> Material provided
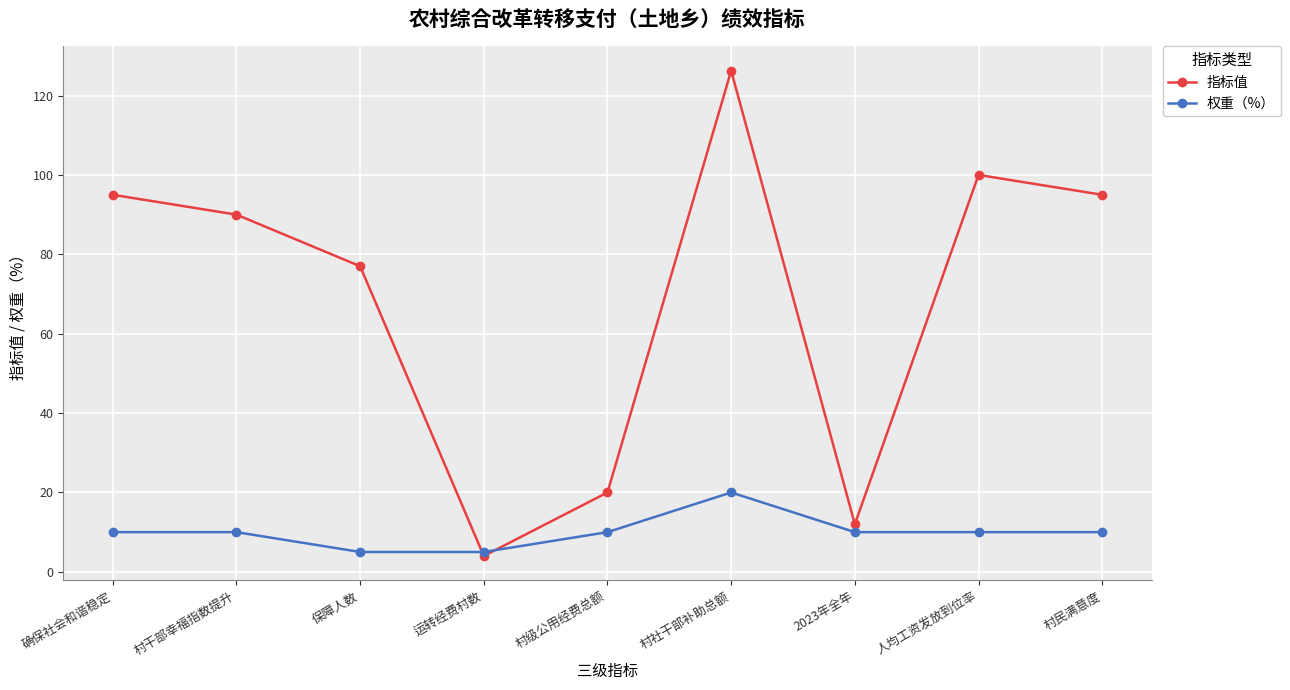

How many values in the 指标值 series are below 90?

4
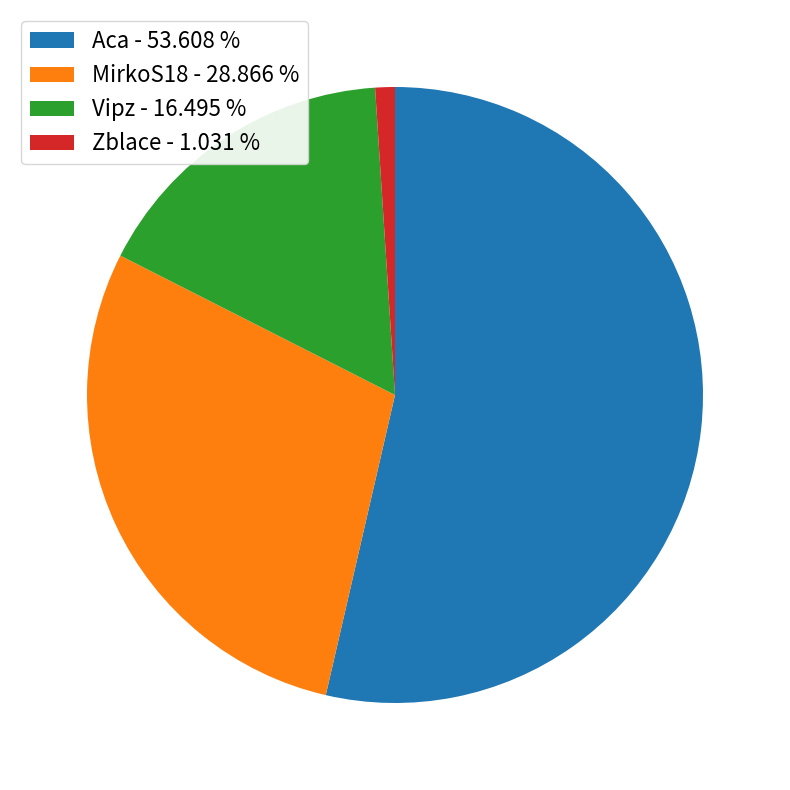

Between MirkoS18 and Vipz, which is larger?

MirkoS18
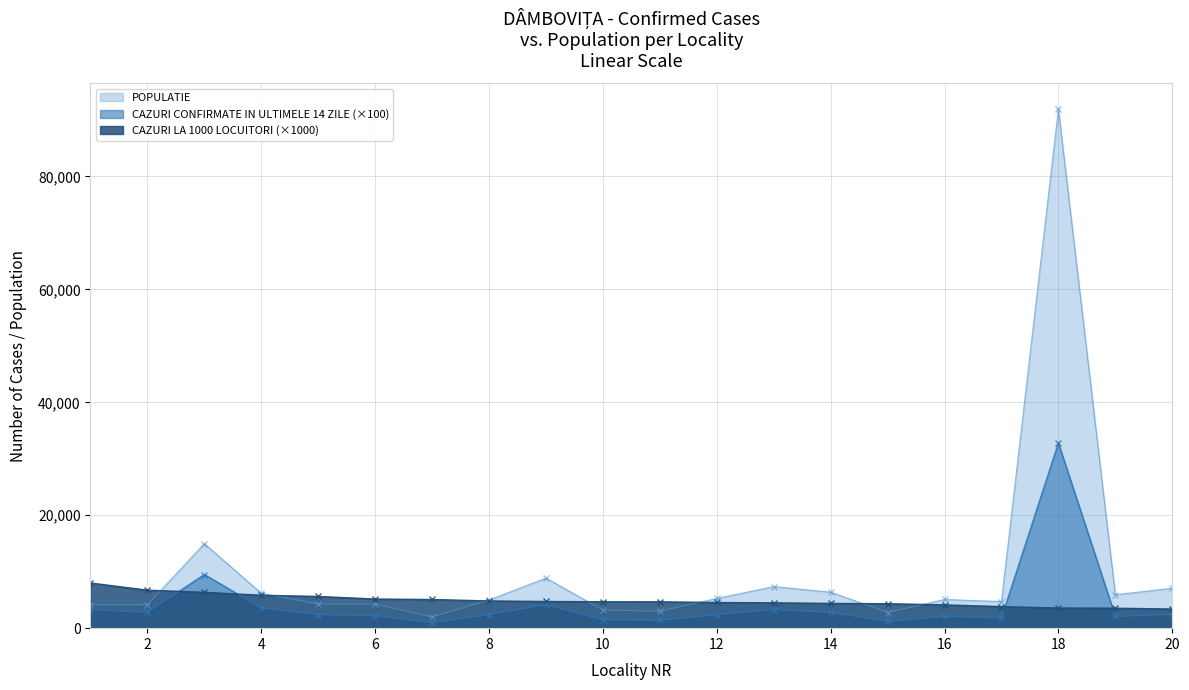

At how many categories does at least one series exceed 37113?

1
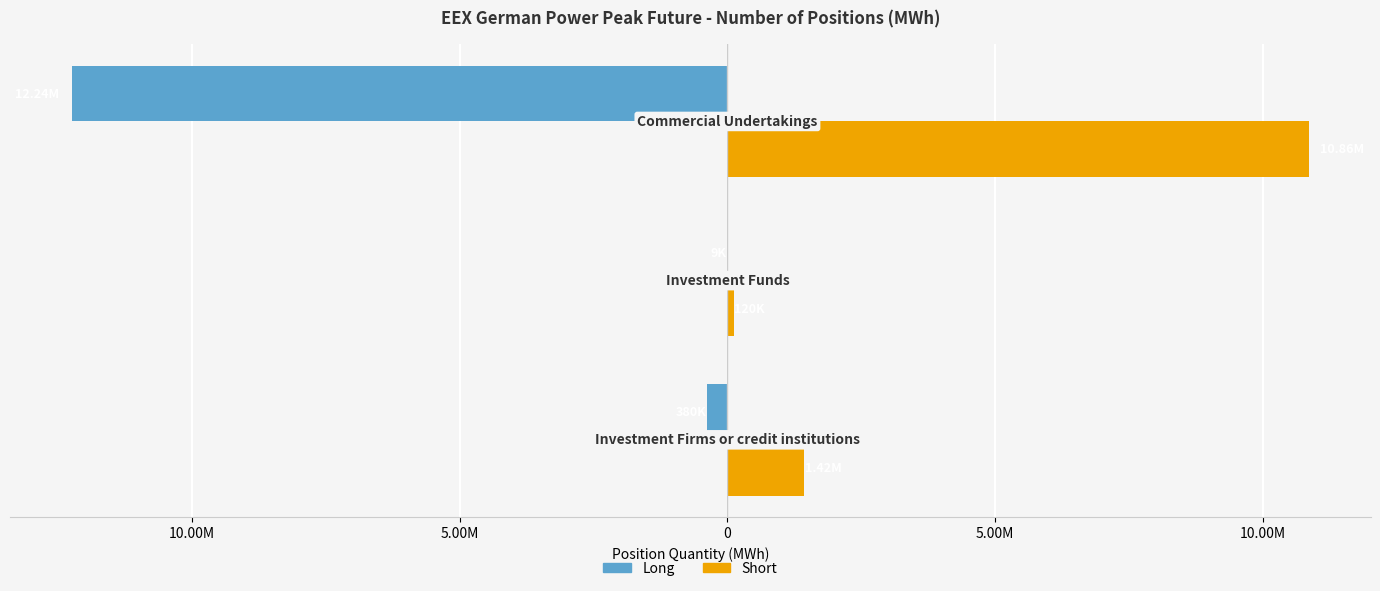

List the series in order of their overall mean, highest first.

Short, Long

> Exercise aim
Print these records again with every line unchanged, leaving out the pictures.

> Answer to the problem
How many values in the 指标值 series are below 90?

4

Between MirkoS18 and Vipz, which is larger?

MirkoS18

At how many categories does at least one series exceed 37113?

1

List the series in order of their overall mean, highest first.

Short, Long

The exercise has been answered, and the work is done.